Primary functions consist of accepting deposits, lending money and investment of funds.
Bank receives idle savings of people in the form of deposits. It borrows money in the form of deposits. These deposits may be of any of the following types:
Current or demand deposit
In the case of current deposits money can be deposited and withdrawn at any time. Money can be withdrawn only by means of cheques. Usually a bank does not allow any interest on this kind of deposit because, bank cannot utilize these short term deposits. This type of deposits is generally opened by business people for their convenience. Current account holders should keep a minimum balance of Rs. 2000, to keep the account running.
Fixed or time deposits
These deposits are made for a fixed period. These can be withdrawn only after the expiry of the fixed period for which the deposits have been made. The bank gives higher rate of interest on this deposit. The rate of interest depends upon the duration of deposit. The longer the period the higher will be the rate of interest. For the evidence of the deposit, the banker issues a ‘Fixed Deposit Receipt’.
As the name suggests, this deposit is meant for promotion of savings and thrift among the people. In the case of savings deposits there are certain restrictions on the number of withdrawals or on the amount that can be withdrawn per week. A minimum balance of Rs. 100 should be maintained and if cheque book facility is allowed, the minimum balance should be Rs. 1000. On the savings deposit, the rate of interest is less than that on the fixed deposit.

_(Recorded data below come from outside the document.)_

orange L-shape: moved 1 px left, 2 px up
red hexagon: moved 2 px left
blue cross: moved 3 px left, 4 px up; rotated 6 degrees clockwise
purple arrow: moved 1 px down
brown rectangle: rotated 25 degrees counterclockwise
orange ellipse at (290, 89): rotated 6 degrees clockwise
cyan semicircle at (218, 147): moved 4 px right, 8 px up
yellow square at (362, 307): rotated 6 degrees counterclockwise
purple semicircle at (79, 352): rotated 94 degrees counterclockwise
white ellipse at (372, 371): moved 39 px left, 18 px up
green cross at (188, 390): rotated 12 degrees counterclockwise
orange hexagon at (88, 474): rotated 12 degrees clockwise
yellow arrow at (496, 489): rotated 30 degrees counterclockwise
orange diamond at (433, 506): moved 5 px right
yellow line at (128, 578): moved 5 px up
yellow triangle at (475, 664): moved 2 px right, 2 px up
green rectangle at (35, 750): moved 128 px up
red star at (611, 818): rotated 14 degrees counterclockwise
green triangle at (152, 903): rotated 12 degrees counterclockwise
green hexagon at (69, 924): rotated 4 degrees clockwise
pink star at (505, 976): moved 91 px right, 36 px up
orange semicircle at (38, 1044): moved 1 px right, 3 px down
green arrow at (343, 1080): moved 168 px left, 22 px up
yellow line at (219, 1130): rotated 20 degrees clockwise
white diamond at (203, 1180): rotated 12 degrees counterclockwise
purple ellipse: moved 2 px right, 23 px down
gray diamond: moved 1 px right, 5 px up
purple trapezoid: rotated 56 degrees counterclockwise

This is one form of savings deposit. In this type of deposit, at the end of every week or month, a fixed amount is deposited regularly. The amount can be withdrawn only after the expiry of the specified period. This deposit works on the maxim ‘little drops of water make a big ocean’. It may be opened for monthly installments in sums of Rs. 100 or in multiples of Rs. 100 with a maximum of Rs. 1000.

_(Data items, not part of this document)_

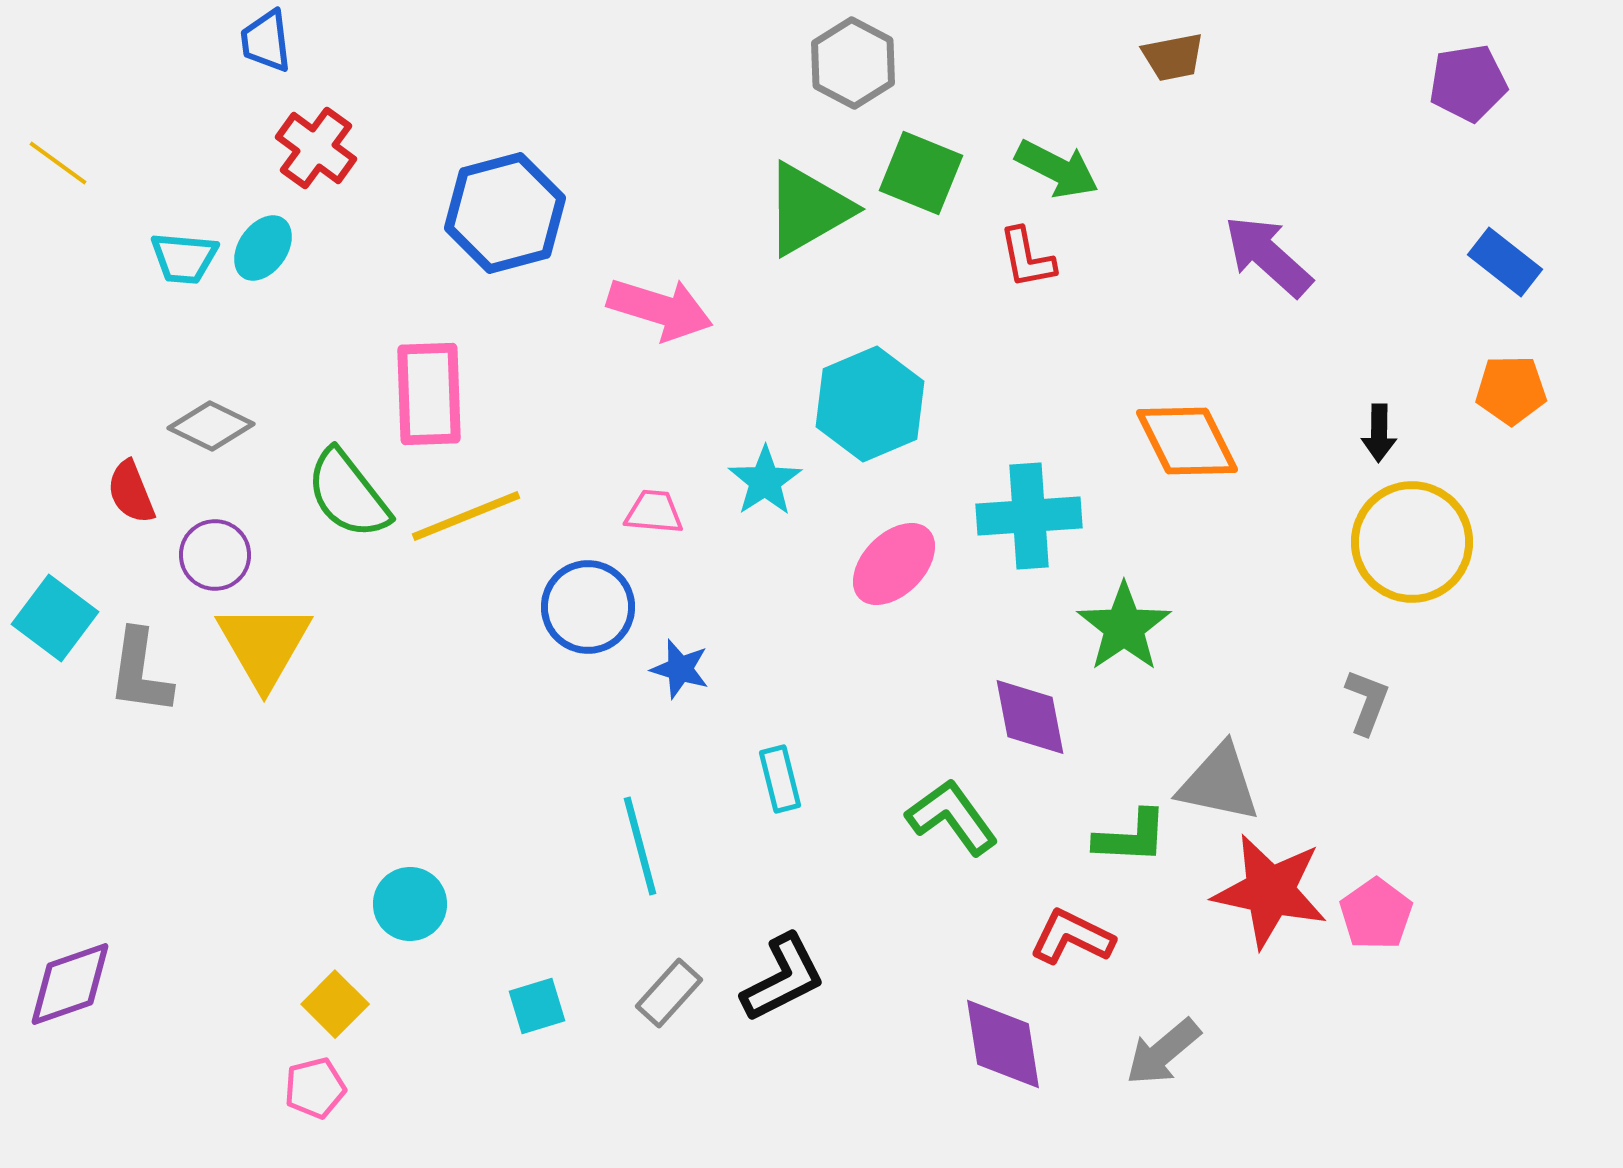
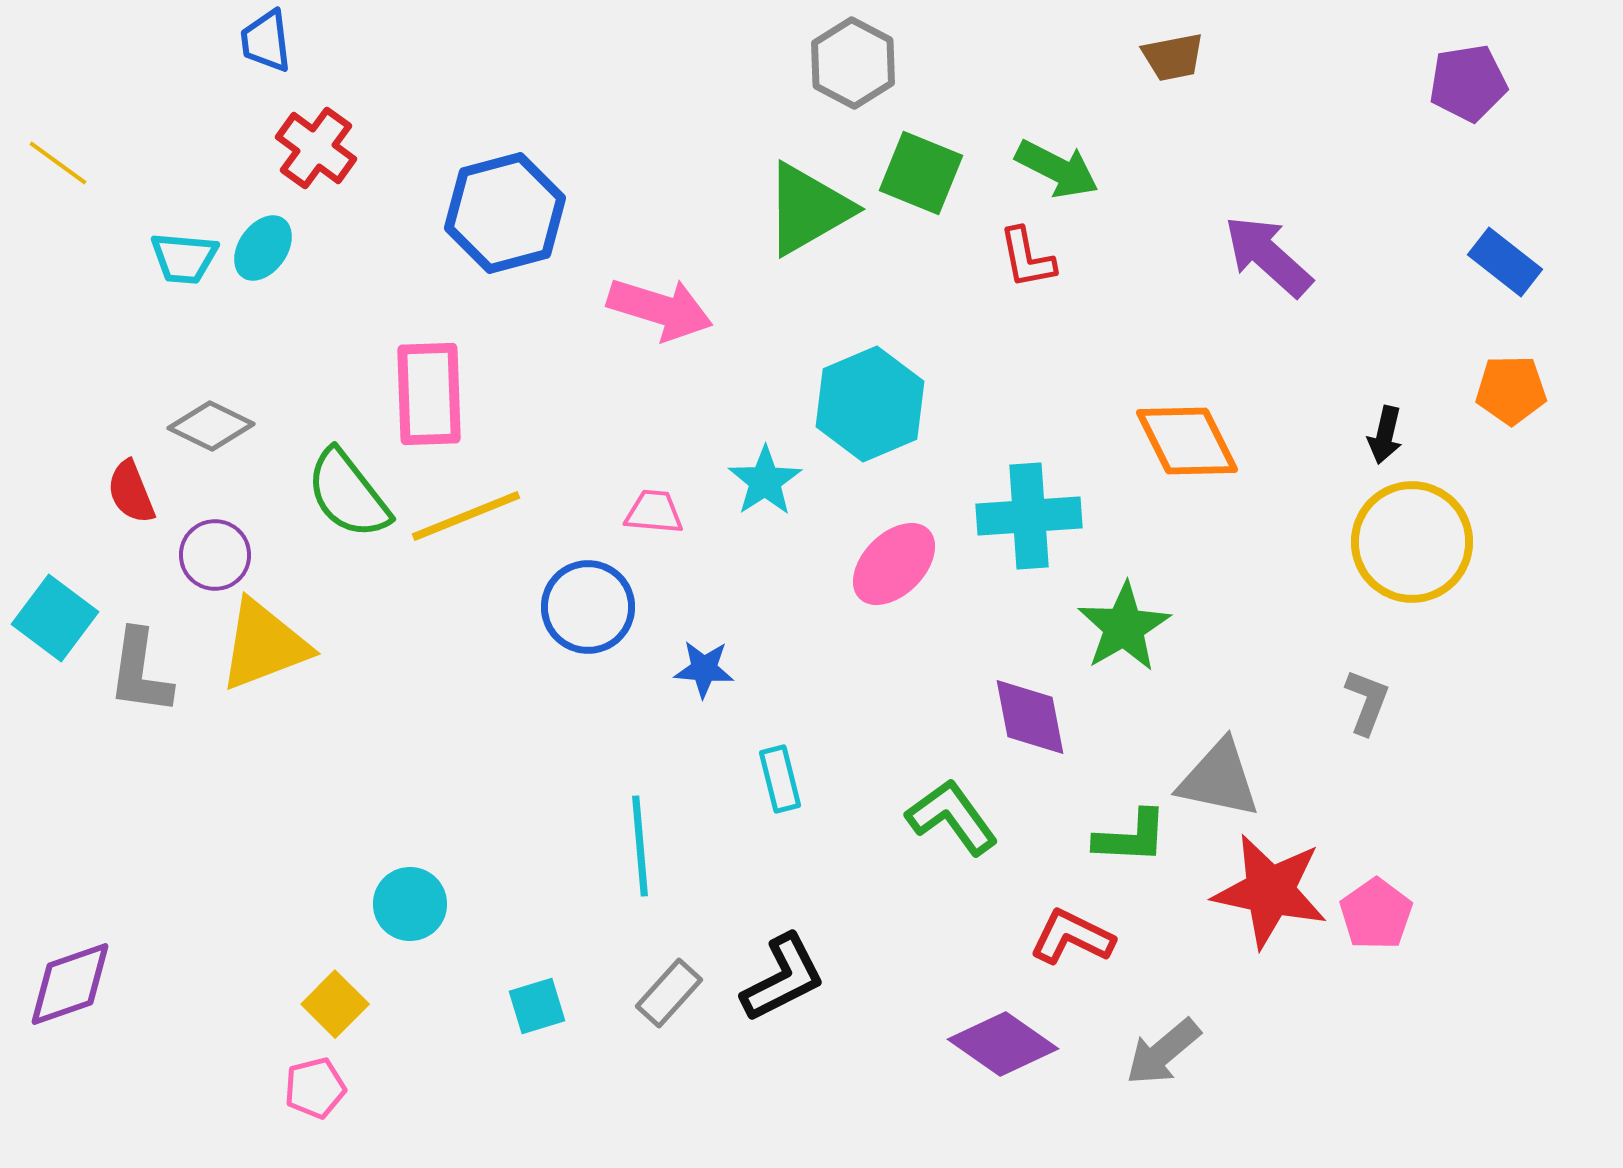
black arrow at (1379, 433): moved 6 px right, 2 px down; rotated 12 degrees clockwise
green star at (1124, 627): rotated 4 degrees clockwise
yellow triangle at (264, 645): rotated 39 degrees clockwise
blue star at (680, 669): moved 24 px right; rotated 12 degrees counterclockwise
gray triangle at (1219, 783): moved 4 px up
cyan line at (640, 846): rotated 10 degrees clockwise
purple diamond at (1003, 1044): rotated 46 degrees counterclockwise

Lending constitutes the second function f a commercial bank. Out of the deposits received, a bank lends money to the traders and businessmen. Money is lent usually for short periods only. A commercial bank lends in any one of the following ways:
In case of loan, the banker advances a lump sum for a certain period at an agreed rate of interest. The amount granted as loan is first credited in the borrower’s account. He can withdraw this amount at any time. The interest is charged for the full amount sanctioned whether he withdraws the money from this account or not. Loan is granted with or without security.
Cash credit is an arrangement by which the customer is allowed to borrow money up to a certain limit. The customer can withdraw the amount as and when required. Interest is charged only for the amount withdrawn and not for the whole amount as in the case of loan.
overdraft is an arrangement between a banker and his customer by which the customer is allowed to withdraw over and above the credit balance in the current account up to an agreed limit. The interest is charged only for the amount sanctioned. This is a temporary financial assistance. It is given either on personal security or on the security of assets.
Discounting of bills
Bank grants advances to their customers by discounting bills of exchange or pronote. In other words, money is lent on the security of bill of exchange or pronote. The amount after deducting the interest (discount) from the amount of the bill is credited in the account of the customer. Thus in this form of lending, the interest is received by the banker in advance. Bank, sometimes, purchases the bills instead of discounting them.
Investment of funds
Another function is investing the funds in some securities. While making investment a bank is required to observe three principles, namely liquidity, profitability and safety. A bank invests its funds in government securities issued by central government as well as state government. It also invests in other approved securities like the units of UTI, shares of GIC and LIC, securities of State Electricity Board etc.
It is a unique function of Commercial Banks. When a bank advances loan to its customer if doesn’t lend cash but opens an account in the borrowers name and credits the amount of loan to that account. Thus, whenever a bank grants loan, it creates an equal amount of bank deposits. Creation of deposits is called Credit Creation. In simple words we can define Credit creation as multiple expansions of deposits. Creation of such deposits will results an increase in the stock deposits. Creation of such deposits will results an increase in the stock of money in an economy.